Se a empresa não consegue convencer os mais próximos de que se preocupa com a sustentabilidade, como espera persuadir os consumidores e a sociedade? As corporações que pularam essa lição, ainda hoje amargam arrependimentos.
Quando mesmo depois de ser apresentado, com detalhes, ao conceito de diversidade, o presidente continua achando que isso não tem nada a ver com a “lógica” da empresa!

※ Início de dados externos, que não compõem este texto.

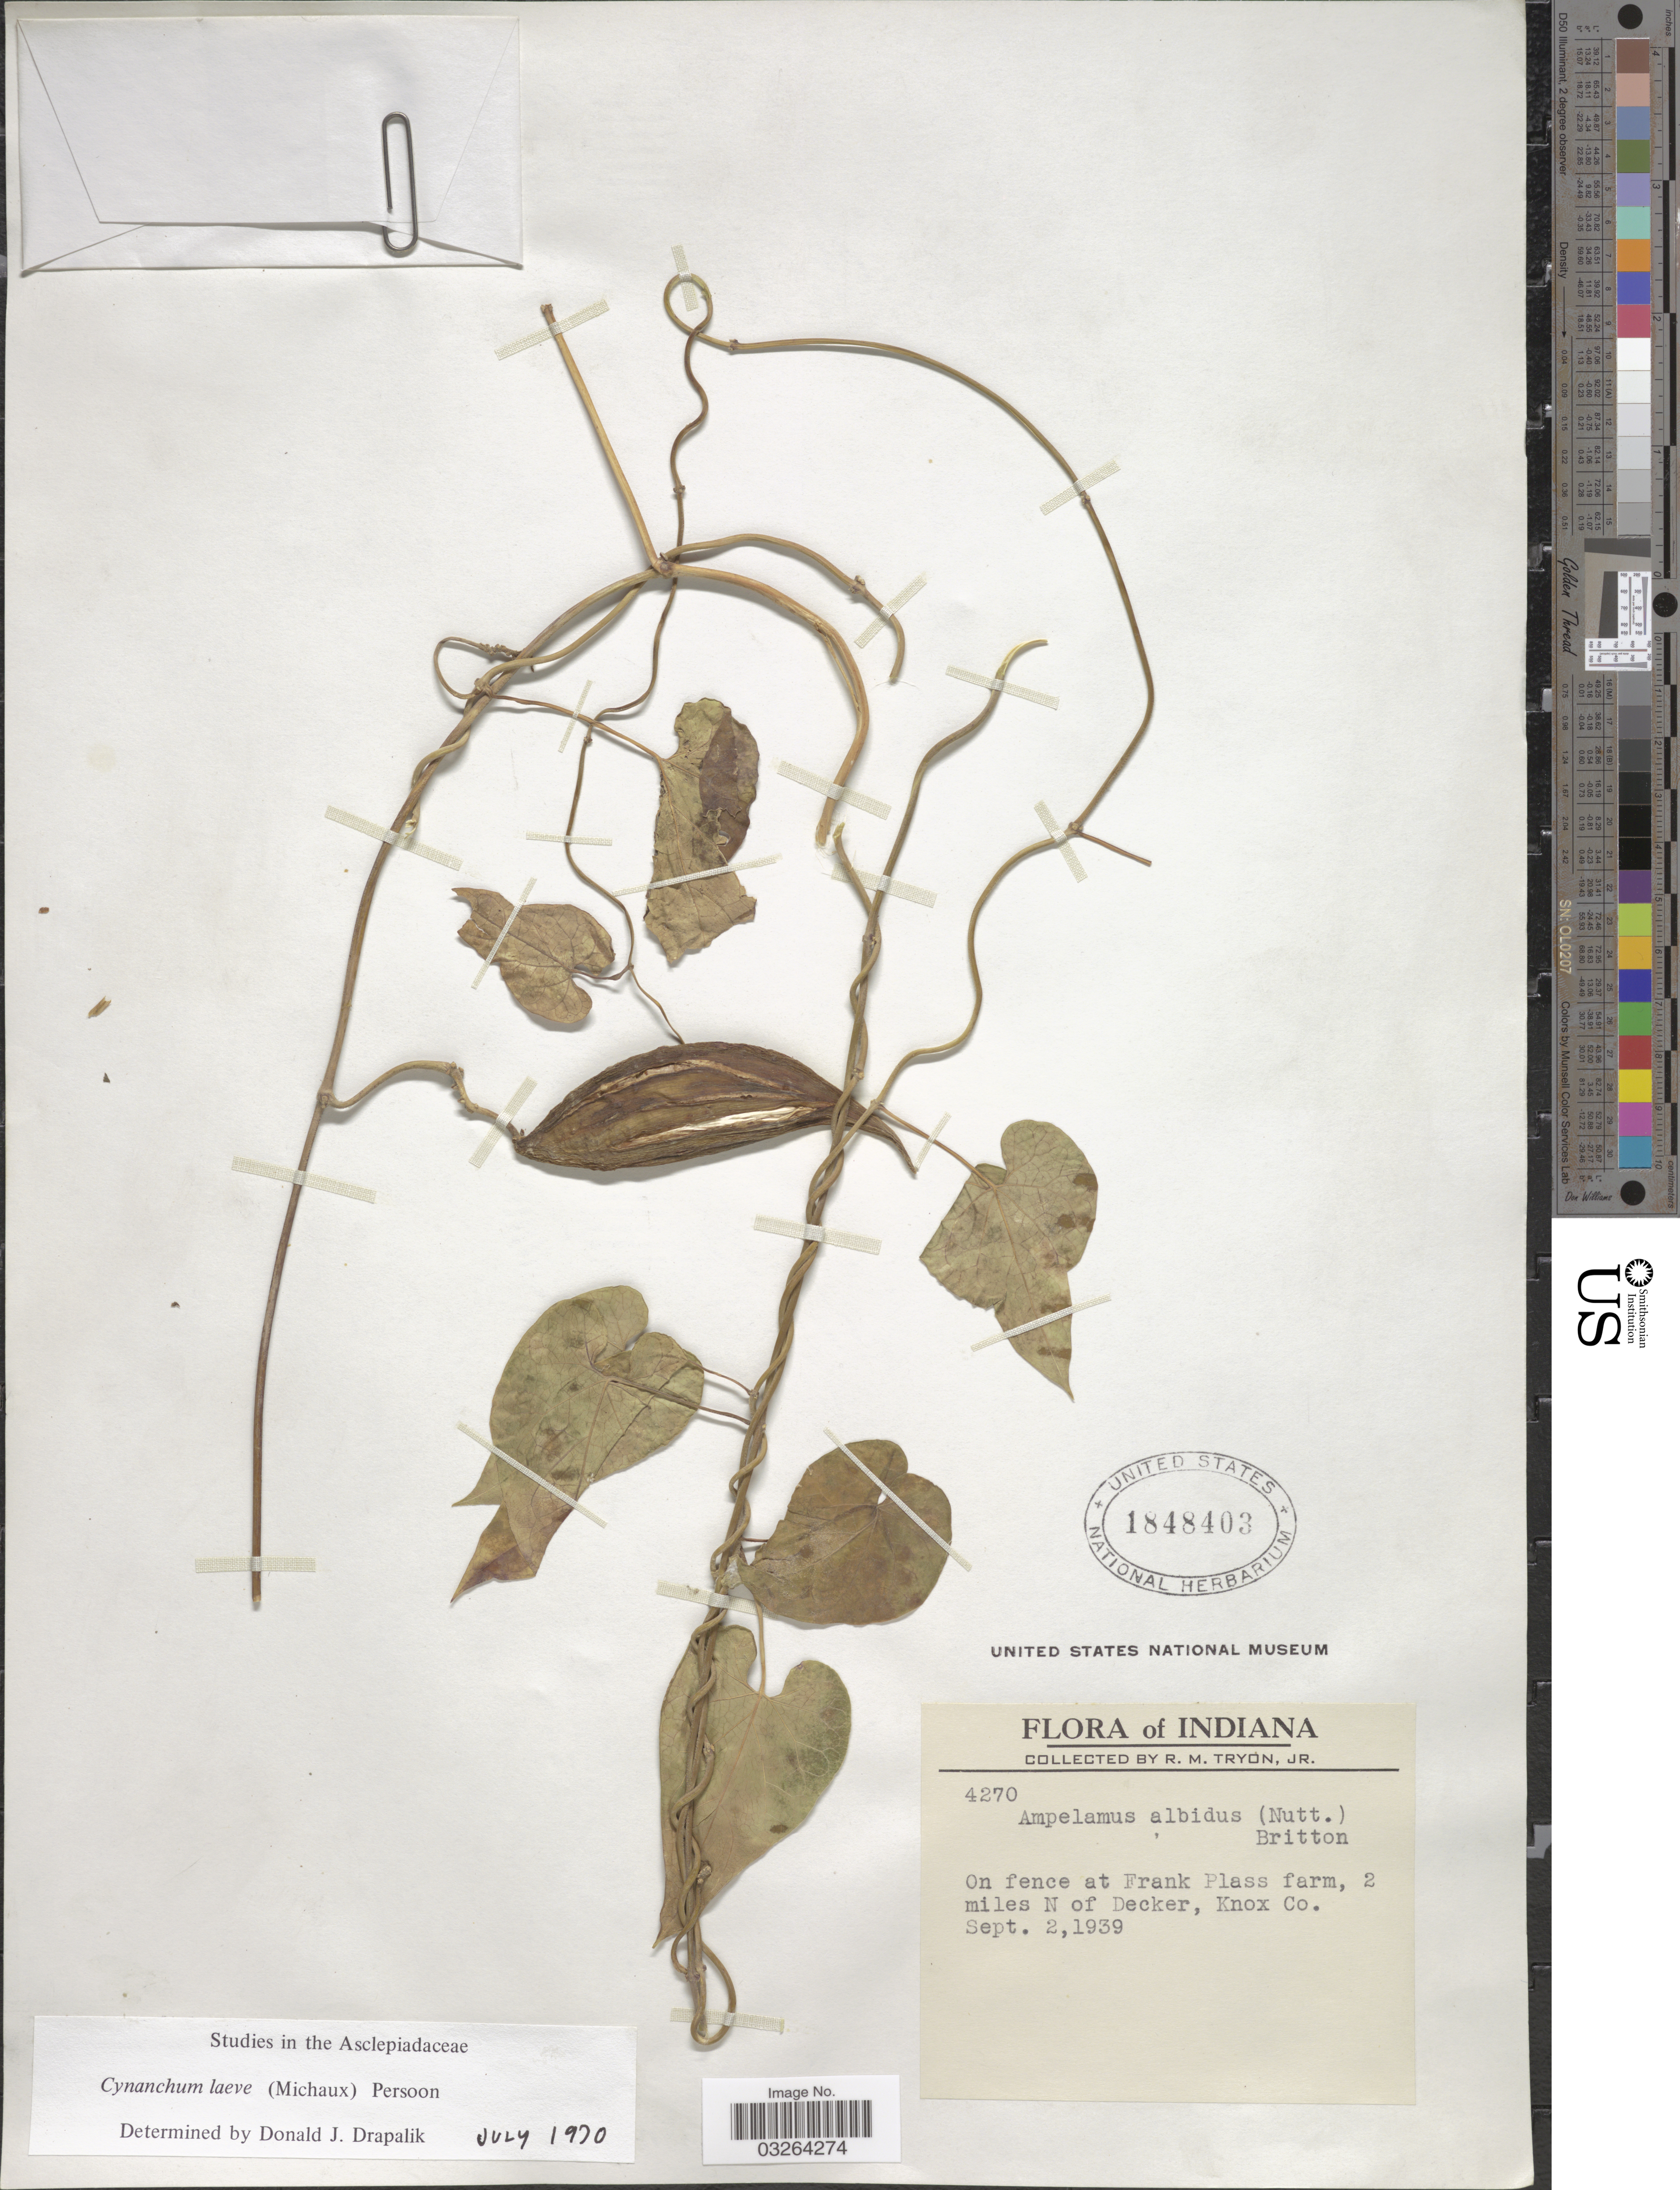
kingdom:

Este mesmo dirigente é o que precisa da “cola” de um assessor de imprensa para falar de sustentabilidade em uma entrevista para uma revista de negócio.
O mesmo que diz em público que sustentabilidade está na “estratégia do negócio”, e no privado, reclama com os mais próximos que ela representa só custo e desvio de foco.
O mesmíssimo que, diante de uma crise que aponta trabalho escravo na cadeia de valor de sua empresa, afirma não ter responsabilidade nenhuma pelo que acontece com empresas terceirizadas!
Sei que falta liderança sustentável numa empresa quando pergunto a um diretor se a empresa tem uma política de sustentabilidade integrada à estratégia de negócio e ele diz que sim, mas só fala de projetos pontuais, localizados, periféricos e… completamente descolados da estratégia de negócio na empresa.
Quando existe um discurso pródigo sobre inovação em sustentabilidade e, na prática, nenhum ambiente favorável que valorize as contribuições vindas das bordas, isto é, dos colaboradores, fornecedores, clientes e comunidades.
Quando sai um presidente e o seu substituto decide pisar no freio das iniciativas de sustentabilidade, colocando no freezer ações que vinham ajudando a criar uma cultura para o tema na corporação.
Ah, é claro, ao tomar tais medidas, ele se apoia em argumentos velhos conhecidos de guerra, como “reduzir custos”, “resgatar o foco” e “concentrar energia no essencial.” Business as usual total, mas com um verniz verdinho!
Quando a alta direção decide concentrar o pensamento estratégico da sustentabilidade (isso mesmo, mas sem essas palavras, claro!) no marketing, abrindo mão de construir ações de transformação “da porta para dentro” em detrimento de um bom discurso “da porta para fora”!!!
Quando o principal dirigente diz – entre os mais próximos, claro – que sustentabilidade “custa caro” e que só vai investir em produtos sustentáveis quando o consumidor estiver disposto a “pagar o preço” ou quando o governo oferecer algum tipo de “incentivo”…
Quando o diretor de sustentabilidade apresenta, em público, com orgulho, a política de diversidade da empresa e, no privado (numa impressionante demonstração de falta de coerência entre o pensar e o agir), destila fel e preconceito contra mulheres, negros e homossexuais.
Quando a moça da responsabilidade socioambiental me sabatina antes de começar uma reunião com o presidente da empresa para me alertar sobre o que ele “gosta ou não gosta” de ouvir sobre sustentabilidade… e ainda me pede para que eu seja breve, não passe de 15 minutos, já ele não tem muita paciência para assuntos que não sejam “do negócio”.
Juro, amigos, vivi e vivo essas situações todos os dias. Espero que, ao dividi-las com vocês, entendam porque decidi trabalhar com liderança sustentável. Afinal, sabemos o que significa trabalhar numa empresa sem líderes com valores.
E não me consta que estejamos felizes com isso.